The Plaintiffs are entitled to a credit for their attorney's fees. If the Plaintiffs had not engaged an attorney in the underlying settlement, the Plan would not have any recovery over which to exercise its subrogation rights. It is only fair that the Plan pay its fair share for the Plaintiffs recovery on its behalf. Therefore, the Plaintiffs are entitled to reduce the amount they owe under the Plan's subrogation clause by one-third plus a proportionate amount of the litigation expenses.
For the foregoing reasons, the Court hereby GRANTS the Defendant's Motion for Summary Judgment in part and GRANTS the Plaintiffs Motion for Summary Judgment in part. The Defendant's Motion to Strike Portions of the Affidavit of L. Charles Lukmann, III is MOOT. The Plaintiff is ordered to pay Defendant the sum of $11,523.31.

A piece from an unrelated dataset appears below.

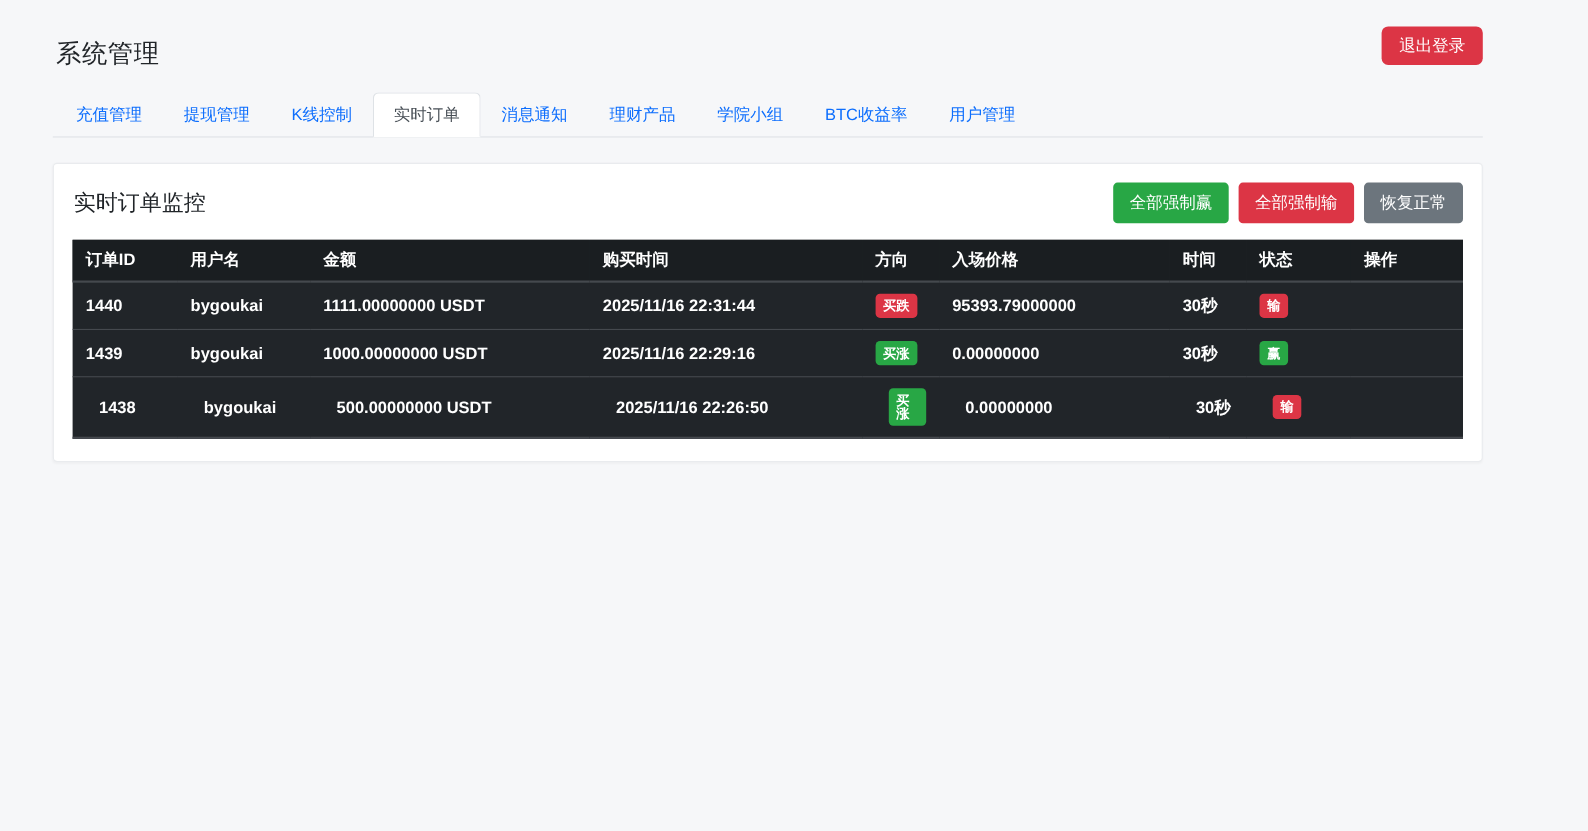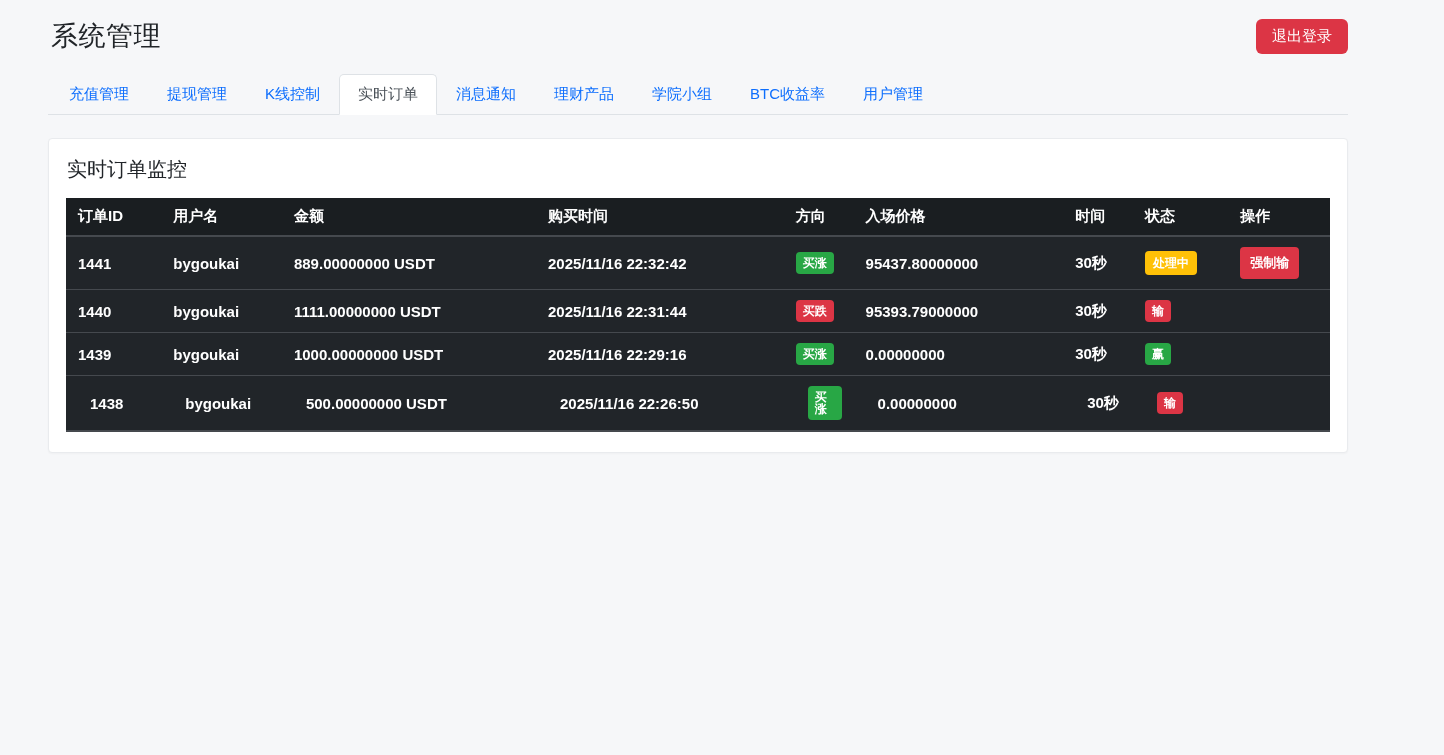"系统管理" .page-title { font-size: 27px -> 23px; margin-top: none -> 15px }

 ERISA's preemption clause reads in full: "Except as provided in subsection (b) of this section [the saving clause], the provisions of this subchapter and subchapter III of this chapter shall supersede any and all State laws insofar as they may now or hereafter relate to any employee benefit plan." 29 U.S.C. § 1144(a).
 The reason why ERISA preempts Ind. Code 34-4-33-12 is actually more complicated. 29 U.S.C. § 1144(a) preempts state laws which "relate to" any employee benefit plan. § 1144(b) (2) (A) excepts state laws which regulate insurance from being preempted. Since Ind.Code 34-4-33-12 is a state law which regulates insurance, it is "saved" from preemption under this provision. Finally, however, § 1144(b) (2) (B) supplies an exception to the exception. The "deemer clause," as it is commonly known, forbids states from "deeming" employee benefit plans to be insurance companies. In FMC Corp. v. Holliday, the Supreme Court held that self-funded employee benefit plans are exempt from state laws regulating insurance. FMC Corp., 498 U.S. at 61, 111 S. Ct. at 409, 112 L. Ed. 2d at 366.
 The arbitrary and capricious standard only applies if the plan gives the administrator discretion to construe its provisions. Firestone Tire & Rubber Co. v. Bruch, 489 U.S. 101, 115, 109 S. Ct. 948, 956, 103 L. Ed. 2d 80, 95 (1989).
 The district court's opinion in Cutting, 820 F. Supp. 1146, was affirmed by the Court of Appeals. See Cutting, 993 F.2d 1293. The decision of the Court of Appeals, however, did not address the issue of attorney's fees.
 Land did not even advance this claim at the district court level. See Land v. Chicago Truck Drivers, Helpers and Warehouse Workers Union, 1993 WL 153910 (N.D.Ill.1993) (unpublished opinion).
 The failure to address the attorney's fees issue is conspicuous because the district court addressed the issue in its opinion. See supra note 3.
 It is true that Ind.Code 34-4-33-12 states that "the party holding [the subrogation right] shall bear a pro rata share of the claimant's attorney's fees and litigation expenses." The Plaintiffs do not ask this court to apply the statute nor the case law interpreting the statue. Instead, the Plaintiffs rely on federal district court opinions which did not (and could not) rely on this statute for guidance.